Toussaint Marc
School of Informatics, University of Edinburgh, Edinburgh, Scotland, UK.
Neural Comput. 2006 May;18(5):1132-55. doi: 10.1162/089976606776240995.
Experimental studies of reasoning and planned behavior have provided evidence that nervous systems use internal models to perform predictive motor control, imagery, inference, and planning. Classical (model-free) reinforcement learning approaches omit such a model; standard sensorimotor models account for forward and backward functions of sensorimotor dependencies but do not provide a proper neural representation on which to realize planning. We propose a sensorimotor map to represent such an internal model. The map learns a state representation similar to self-organizing maps but is inherently coupled to sensor and motor signals. Motor activations modulate the lateral connection strengths and thereby induce anticipatory shifts of the activity peak on the sensorimotor map. This mechanism encodes a model of the change of stimuli depending on the current motor activities. The activation dynamics on the map are derived from neural field models. An additional dynamic process on the sensorimotor map (derived from dynamic programming) realizes planning and emits corresponding goal-directed motor sequences, for instance, to navigate through a maze.

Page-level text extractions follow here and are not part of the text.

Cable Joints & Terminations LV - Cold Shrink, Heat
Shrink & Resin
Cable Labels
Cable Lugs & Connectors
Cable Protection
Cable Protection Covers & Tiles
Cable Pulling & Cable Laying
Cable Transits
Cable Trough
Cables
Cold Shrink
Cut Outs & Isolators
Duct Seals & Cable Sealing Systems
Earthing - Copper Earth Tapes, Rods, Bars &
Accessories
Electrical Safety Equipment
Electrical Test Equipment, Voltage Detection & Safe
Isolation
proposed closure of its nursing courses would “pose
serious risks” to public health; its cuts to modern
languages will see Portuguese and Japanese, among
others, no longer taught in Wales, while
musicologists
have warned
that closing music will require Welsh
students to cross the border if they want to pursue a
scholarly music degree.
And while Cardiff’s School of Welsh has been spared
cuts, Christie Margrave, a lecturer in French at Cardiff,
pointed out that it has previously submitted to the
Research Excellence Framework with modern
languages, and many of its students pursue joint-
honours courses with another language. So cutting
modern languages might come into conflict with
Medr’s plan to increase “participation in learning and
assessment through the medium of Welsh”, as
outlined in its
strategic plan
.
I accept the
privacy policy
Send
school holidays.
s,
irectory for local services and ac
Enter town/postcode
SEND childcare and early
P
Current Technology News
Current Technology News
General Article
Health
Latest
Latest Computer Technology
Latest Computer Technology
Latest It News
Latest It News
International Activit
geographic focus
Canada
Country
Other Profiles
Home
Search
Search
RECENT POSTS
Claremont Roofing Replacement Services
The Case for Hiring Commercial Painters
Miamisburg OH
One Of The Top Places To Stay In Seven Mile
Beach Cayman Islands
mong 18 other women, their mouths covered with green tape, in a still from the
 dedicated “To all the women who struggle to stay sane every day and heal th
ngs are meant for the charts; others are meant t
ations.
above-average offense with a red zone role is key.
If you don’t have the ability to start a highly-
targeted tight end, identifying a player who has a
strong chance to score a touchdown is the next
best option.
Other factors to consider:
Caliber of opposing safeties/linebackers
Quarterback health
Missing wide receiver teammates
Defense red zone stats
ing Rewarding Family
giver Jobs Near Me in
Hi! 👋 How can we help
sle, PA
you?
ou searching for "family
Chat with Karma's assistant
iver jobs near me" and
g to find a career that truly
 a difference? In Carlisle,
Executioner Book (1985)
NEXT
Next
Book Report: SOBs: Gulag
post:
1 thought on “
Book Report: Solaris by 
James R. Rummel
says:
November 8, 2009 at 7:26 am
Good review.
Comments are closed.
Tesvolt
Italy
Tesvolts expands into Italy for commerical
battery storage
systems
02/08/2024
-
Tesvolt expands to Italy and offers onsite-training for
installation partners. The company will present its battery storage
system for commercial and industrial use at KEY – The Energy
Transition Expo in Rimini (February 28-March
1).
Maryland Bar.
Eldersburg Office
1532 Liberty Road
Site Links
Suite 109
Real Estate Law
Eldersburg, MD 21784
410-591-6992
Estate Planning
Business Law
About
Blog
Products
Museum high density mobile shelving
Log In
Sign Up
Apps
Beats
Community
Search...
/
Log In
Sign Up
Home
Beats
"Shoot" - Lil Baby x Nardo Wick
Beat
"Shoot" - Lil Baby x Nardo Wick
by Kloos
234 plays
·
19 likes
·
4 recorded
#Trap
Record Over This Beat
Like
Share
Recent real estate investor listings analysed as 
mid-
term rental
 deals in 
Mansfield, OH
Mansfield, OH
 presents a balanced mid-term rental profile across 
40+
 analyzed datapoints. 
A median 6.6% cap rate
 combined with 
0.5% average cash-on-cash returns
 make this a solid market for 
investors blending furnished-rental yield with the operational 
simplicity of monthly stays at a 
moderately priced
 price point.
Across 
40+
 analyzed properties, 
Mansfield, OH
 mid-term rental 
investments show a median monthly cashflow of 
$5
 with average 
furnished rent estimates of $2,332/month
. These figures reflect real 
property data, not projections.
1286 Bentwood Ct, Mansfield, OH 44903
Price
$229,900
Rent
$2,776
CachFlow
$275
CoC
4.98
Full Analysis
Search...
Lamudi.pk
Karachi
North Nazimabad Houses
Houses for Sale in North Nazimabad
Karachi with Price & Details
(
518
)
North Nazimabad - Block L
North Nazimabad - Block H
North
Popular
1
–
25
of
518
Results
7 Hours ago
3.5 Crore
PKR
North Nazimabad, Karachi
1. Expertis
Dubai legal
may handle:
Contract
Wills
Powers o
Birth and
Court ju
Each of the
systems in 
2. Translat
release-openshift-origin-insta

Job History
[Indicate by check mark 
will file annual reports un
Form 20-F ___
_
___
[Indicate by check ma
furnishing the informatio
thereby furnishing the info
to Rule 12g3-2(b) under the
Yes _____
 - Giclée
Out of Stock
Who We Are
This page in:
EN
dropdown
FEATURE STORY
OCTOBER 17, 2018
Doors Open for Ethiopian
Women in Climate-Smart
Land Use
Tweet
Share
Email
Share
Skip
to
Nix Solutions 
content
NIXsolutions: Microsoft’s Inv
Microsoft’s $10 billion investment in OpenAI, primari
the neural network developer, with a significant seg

推理与计划行为的实验研究已提供证据表明,神经系统利用内部模型来执行预测性运动控制、意象、推理和规划。经典的(无模型)强化学习方法忽略了这样一个模型;标准的感觉运动模型考虑了感觉运动依赖关系的正向和反向功能,但没有提供一个合适的神经表征来实现规划。我们提出一种感觉运动映射来表示这样一个内部模型。该映射学习一种类似于自组织映射的状态表征,但本质上与感觉和运动信号相耦合。运动激活调节侧向连接强度,从而在感觉运动映射上诱导活动峰值的预期偏移。这种机制编码了根据当前运动活动而变化的刺激模型。映射上的激活动力学源自神经场模型。感觉运动映射上的另一个动态过程(源自动态规划)实现规划并发出相应的目标导向运动序列,例如,用于在迷宫中导航。